• Source records
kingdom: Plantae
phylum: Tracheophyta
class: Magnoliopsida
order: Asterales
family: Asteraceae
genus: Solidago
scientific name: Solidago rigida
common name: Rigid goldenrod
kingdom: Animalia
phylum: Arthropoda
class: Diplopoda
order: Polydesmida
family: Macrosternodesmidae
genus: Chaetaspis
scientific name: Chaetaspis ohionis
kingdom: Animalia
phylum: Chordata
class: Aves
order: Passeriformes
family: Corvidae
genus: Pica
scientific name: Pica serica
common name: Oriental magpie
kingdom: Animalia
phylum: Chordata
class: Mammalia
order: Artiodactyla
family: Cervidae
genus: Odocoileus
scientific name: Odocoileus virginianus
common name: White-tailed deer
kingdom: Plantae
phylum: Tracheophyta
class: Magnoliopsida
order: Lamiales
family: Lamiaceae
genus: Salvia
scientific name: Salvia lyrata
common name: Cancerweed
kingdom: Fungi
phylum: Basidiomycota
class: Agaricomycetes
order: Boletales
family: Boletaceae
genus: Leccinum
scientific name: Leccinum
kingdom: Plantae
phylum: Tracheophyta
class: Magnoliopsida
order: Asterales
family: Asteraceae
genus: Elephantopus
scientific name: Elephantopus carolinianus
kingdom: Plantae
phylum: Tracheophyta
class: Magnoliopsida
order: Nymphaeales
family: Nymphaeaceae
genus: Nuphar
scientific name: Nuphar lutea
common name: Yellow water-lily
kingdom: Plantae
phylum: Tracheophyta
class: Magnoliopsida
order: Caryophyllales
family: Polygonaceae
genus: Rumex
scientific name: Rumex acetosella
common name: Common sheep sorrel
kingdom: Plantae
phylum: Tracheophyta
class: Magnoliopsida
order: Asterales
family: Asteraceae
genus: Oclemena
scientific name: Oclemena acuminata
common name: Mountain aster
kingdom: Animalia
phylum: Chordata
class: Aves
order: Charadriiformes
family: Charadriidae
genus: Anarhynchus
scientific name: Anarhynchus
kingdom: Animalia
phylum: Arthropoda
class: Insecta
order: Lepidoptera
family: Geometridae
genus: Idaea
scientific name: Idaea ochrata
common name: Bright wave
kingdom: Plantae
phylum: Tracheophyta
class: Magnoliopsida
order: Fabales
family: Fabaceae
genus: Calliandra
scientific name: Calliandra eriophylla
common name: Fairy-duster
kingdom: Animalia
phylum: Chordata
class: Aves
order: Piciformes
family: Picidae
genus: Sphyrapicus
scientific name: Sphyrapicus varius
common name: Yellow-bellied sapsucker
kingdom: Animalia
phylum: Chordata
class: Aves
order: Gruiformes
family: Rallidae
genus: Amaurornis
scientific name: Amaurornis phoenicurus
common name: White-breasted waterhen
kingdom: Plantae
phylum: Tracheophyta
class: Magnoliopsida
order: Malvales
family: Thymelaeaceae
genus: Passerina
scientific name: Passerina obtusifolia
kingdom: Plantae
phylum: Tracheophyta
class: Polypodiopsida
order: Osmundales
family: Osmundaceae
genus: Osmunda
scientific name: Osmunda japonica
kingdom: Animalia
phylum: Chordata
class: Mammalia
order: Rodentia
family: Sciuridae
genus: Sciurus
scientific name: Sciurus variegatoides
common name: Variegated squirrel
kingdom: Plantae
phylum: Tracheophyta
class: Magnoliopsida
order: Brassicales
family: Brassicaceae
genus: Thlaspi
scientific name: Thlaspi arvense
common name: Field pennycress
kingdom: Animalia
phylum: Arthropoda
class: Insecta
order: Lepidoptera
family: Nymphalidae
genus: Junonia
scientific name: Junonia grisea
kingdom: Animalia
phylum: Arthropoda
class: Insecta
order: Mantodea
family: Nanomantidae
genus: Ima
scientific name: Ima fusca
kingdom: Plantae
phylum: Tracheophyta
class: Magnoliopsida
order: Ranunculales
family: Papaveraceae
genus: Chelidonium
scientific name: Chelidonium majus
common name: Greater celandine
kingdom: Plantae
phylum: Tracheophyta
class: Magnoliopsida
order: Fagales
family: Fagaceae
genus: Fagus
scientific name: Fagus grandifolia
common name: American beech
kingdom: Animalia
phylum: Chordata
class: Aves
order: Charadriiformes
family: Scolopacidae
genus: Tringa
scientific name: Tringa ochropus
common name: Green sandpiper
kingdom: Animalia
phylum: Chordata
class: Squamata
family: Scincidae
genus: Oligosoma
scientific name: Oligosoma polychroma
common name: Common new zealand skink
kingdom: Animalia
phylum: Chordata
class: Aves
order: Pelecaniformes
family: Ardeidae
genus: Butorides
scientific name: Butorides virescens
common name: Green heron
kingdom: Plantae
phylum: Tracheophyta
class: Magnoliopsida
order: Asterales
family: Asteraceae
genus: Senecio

• What is required
Copy every line of the data above word for word, in the same order.

• Output below
kingdom: Plantae
phylum: Tracheophyta
class: Magnoliopsida
order: Asterales
family: Asteraceae
genus: Solidago
scientific name: Solidago rigida
common name: Rigid goldenrod
kingdom: Animalia
phylum: Arthropoda
class: Diplopoda
order: Polydesmida
family: Macrosternodesmidae
genus: Chaetaspis
scientific name: Chaetaspis ohionis
kingdom: Animalia
phylum: Chordata
class: Aves
order: Passeriformes
family: Corvidae
genus: Pica
scientific name: Pica serica
common name: Oriental magpie
kingdom: Animalia
phylum: Chordata
class: Mammalia
order: Artiodactyla
family: Cervidae
genus: Odocoileus
scientific name: Odocoileus virginianus
common name: White-tailed deer
kingdom: Plantae
phylum: Tracheophyta
class: Magnoliopsida
order: Lamiales
family: Lamiaceae
genus: Salvia
scientific name: Salvia lyrata
common name: Cancerweed
kingdom: Fungi
phylum: Basidiomycota
class: Agaricomycetes
order: Boletales
family: Boletaceae
genus: Leccinum
scientific name: Leccinum
kingdom: Plantae
phylum: Tracheophyta
class: Magnoliopsida
order: Asterales
family: Asteraceae
genus: Elephantopus
scientific name: Elephantopus carolinianus
kingdom: Plantae
phylum: Tracheophyta
class: Magnoliopsida
order: Nymphaeales
family: Nymphaeaceae
genus: Nuphar
scientific name: Nuphar lutea
common name: Yellow water-lily
kingdom: Plantae
phylum: Tracheophyta
class: Magnoliopsida
order: Caryophyllales
family: Polygonaceae
genus: Rumex
scientific name: Rumex acetosella
common name: Common sheep sorrel
kingdom: Plantae
phylum: Tracheophyta
class: Magnoliopsida
order: Asterales
family: Asteraceae
genus: Oclemena
scientific name: Oclemena acuminata
common name: Mountain aster
kingdom: Animalia
phylum: Chordata
class: Aves
order: Charadriiformes
family: Charadriidae
genus: Anarhynchus
scientific name: Anarhynchus
kingdom: Animalia
phylum: Arthropoda
class: Insecta
order: Lepidoptera
family: Geometridae
genus: Idaea
scientific name: Idaea ochrata
common name: Bright wave
kingdom: Plantae
phylum: Tracheophyta
class: Magnoliopsida
order: Fabales
family: Fabaceae
genus: Calliandra
scientific name: Calliandra eriophylla
common name: Fairy-duster
kingdom: Animalia
phylum: Chordata
class: Aves
order: Piciformes
family: Picidae
genus: Sphyrapicus
scientific name: Sphyrapicus varius
common name: Yellow-bellied sapsucker
kingdom: Animalia
phylum: Chordata
class: Aves
order: Gruiformes
family: Rallidae
genus: Amaurornis
scientific name: Amaurornis phoenicurus
common name: White-breasted waterhen
kingdom: Plantae
phylum: Tracheophyta
class: Magnoliopsida
order: Malvales
family: Thymelaeaceae
genus: Passerina
scientific name: Passerina obtusifolia
kingdom: Plantae
phylum: Tracheophyta
class: Polypodiopsida
order: Osmundales
family: Osmundaceae
genus: Osmunda
scientific name: Osmunda japonica
kingdom: Animalia
phylum: Chordata
class: Mammalia
order: Rodentia
family: Sciuridae
genus: Sciurus
scientific name: Sciurus variegatoides
common name: Variegated squirrel
kingdom: Plantae
phylum: Tracheophyta
class: Magnoliopsida
order: Brassicales
family: Brassicaceae
genus: Thlaspi
scientific name: Thlaspi arvense
common name: Field pennycress
kingdom: Animalia
phylum: Arthropoda
class: Insecta
order: Lepidoptera
family: Nymphalidae
genus: Junonia
scientific name: Junonia grisea
kingdom: Animalia
phylum: Arthropoda
class: Insecta
order: Mantodea
family: Nanomantidae
genus: Ima
scientific name: Ima fusca
kingdom: Plantae
phylum: Tracheophyta
class: Magnoliopsida
order: Ranunculales
family: Papaveraceae
genus: Chelidonium
scientific name: Chelidonium majus
common name: Greater celandine
kingdom: Plantae
phylum: Tracheophyta
class: Magnoliopsida
order: Fagales
family: Fagaceae
genus: Fagus
scientific name: Fagus grandifolia
common name: American beech
kingdom: Animalia
phylum: Chordata
class: Aves
order: Charadriiformes
family: Scolopacidae
genus: Tringa
scientific name: Tringa ochropus
common name: Green sandpiper
kingdom: Animalia
phylum: Chordata
class: Squamata
family: Scincidae
genus: Oligosoma
scientific name: Oligosoma polychroma
common name: Common new zealand skink
kingdom: Animalia
phylum: Chordata
class: Aves
order: Pelecaniformes
family: Ardeidae
genus: Butorides
scientific name: Butorides virescens
common name: Green heron
kingdom: Plantae
phylum: Tracheophyta
class: Magnoliopsida
order: Asterales
family: Asteraceae
genus: Senecio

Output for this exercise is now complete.